Cavalier was commissioned in 1944 and served in the Arctic and the Far East.
She was decommissioned in 1972 and, as a unique survivor, was the focus of a five-year campaign led by Mountbatten, resulting in the ship being purchased for £65,000 by the Cavalier Trust.
In 1987, the ship was brought to the North East as the main attraction of a proposed national shipbuilding exhibition centre planned by South Tyneside Council at the Hawthorn Leslie yard, which had closed in 1982.
During the 1980s, Michael McHugh, who had grown up in Hebburn and was director of the St Anthony of Padua Community Association in Walker in Newcastle, wrote a report which put forward ideas for a shipbuilding exhibition centre.
A potential site for the centre was Hawthorn Leslie’s, where Michael’s father Peter had worked as a fitter. A consultant was appointed, whose report went to the then Tyne and Wear County Council.
“The idea was that if the Hawthorn Leslie dry dock was not going to be used again, it and the riverside could be the locations for permanent displays of ships which showed how vessels were designed and constructed,” said Michael, who now lives in Whickham, Gateshead.
“At that time, the shipyards were being closed down and I thought it would be a good idea to do something to commemorate the skills and talent of the people who built so many ships on the Tyne and the Wear.”
But after lengthy struggles to win grants for the scheme, the plans never went ahead. After the re-forming of the Cavalier Trust and a debate in Parliament, in 1998 Cavalier was bought by Chatham Historic Dockyard for display as a museum ship.
“It’s a crying shame that the shipbuilding exhibition centre never came to fulfilment,” said Michael.
In 2007, HMS Cavalier was designated as a war memorial to the 142 Royal Navy destroyers sunk during the Second World War and the 11,000 men lost on those ships.
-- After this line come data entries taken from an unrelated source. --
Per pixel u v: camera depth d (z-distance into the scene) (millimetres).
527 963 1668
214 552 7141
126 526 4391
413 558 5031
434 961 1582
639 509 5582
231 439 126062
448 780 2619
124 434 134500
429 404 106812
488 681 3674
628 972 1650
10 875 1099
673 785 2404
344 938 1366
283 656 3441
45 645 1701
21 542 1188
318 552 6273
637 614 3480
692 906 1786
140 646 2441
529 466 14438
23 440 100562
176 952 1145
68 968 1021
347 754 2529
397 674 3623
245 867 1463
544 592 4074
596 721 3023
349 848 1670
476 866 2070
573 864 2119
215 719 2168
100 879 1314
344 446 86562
In May 1940, HMS Kelly, launched by Hawthorn Leslie in 1938, was torpedoed by the German E-boat S 31 during the Battle of Norway.
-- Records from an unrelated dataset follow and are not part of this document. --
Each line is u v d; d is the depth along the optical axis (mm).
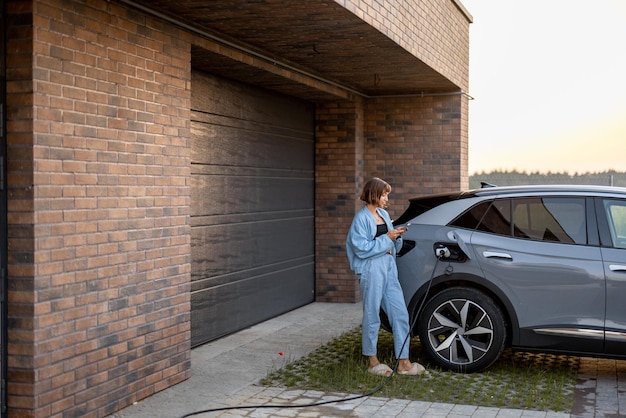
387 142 12461
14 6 4914
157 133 6402
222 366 7531
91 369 5551
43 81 4992
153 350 6375
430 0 9797
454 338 7086
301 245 11633
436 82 11273
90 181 5500
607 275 6770
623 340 6711
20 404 4980
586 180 16094
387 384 6676
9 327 4977
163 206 6492
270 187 10430
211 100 8742
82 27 5402
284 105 10914
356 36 7844
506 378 6949
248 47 8258
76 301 5359
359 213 7117
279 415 5836
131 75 6023
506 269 6973
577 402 6184
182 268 6816
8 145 4953
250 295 9828
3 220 4949
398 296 7125
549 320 6883
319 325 9977
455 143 12219
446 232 7246
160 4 6371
Severely damaged, she was taken under tow by the tug Great Emperor and for four days was attacked by E-boats and bombers as she struggled back to the Tyne.
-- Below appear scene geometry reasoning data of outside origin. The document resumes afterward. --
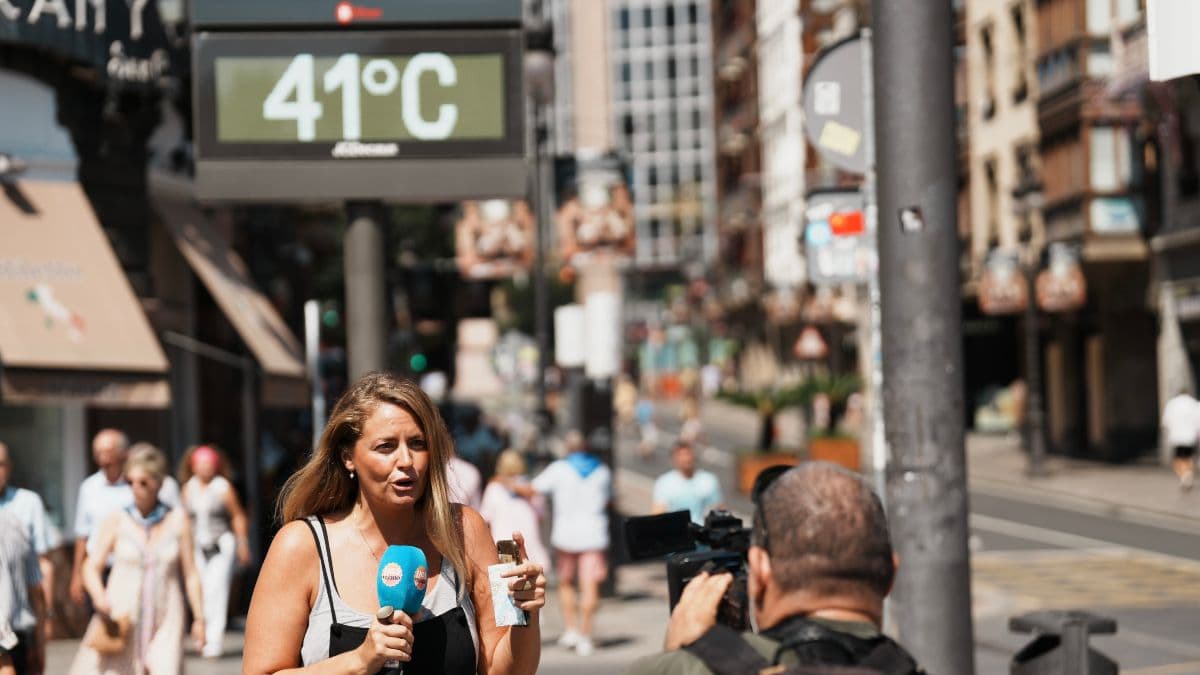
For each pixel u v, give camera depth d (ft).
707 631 14.32
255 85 40.50
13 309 70.59
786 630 14.01
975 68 229.86
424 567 19.83
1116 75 169.99
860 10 271.90
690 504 73.36
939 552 31.42
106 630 45.32
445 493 20.59
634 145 653.30
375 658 19.24
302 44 40.57
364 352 41.09
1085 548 116.78
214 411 95.25
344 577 20.21
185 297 90.58
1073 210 188.24
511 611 20.44
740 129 386.73
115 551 45.68
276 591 20.16
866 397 250.78
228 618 81.56
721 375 445.78
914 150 30.99
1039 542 121.29
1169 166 177.37
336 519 20.63
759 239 371.15
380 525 20.42
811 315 299.17
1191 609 83.71
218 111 40.45
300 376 88.99
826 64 37.06
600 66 120.47
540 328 112.06
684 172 651.66
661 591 95.30
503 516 72.18
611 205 110.11
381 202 41.27
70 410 77.92
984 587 95.35
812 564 14.05
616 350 94.94
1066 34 191.42
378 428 20.25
She was repaired by Hawthorn Leslie and returned to service, only to be sunk by bombers in 1941 during the invasion of Crete.
The sale also features a model of Titanic’s sister ship, Olympic (£150–£250). The liner arrived in the Tyne 90 years ago in October 1935, where she was partially dismantled in Hebburn’s neighbouring shipyard town of Jarrow.
Other models on offer include the German battleship Bismarck (£300–£500), Titanic (£1,500–£1,800) and HMS Vanguard (£1,000), the last British battleship, which was commissioned in 1946.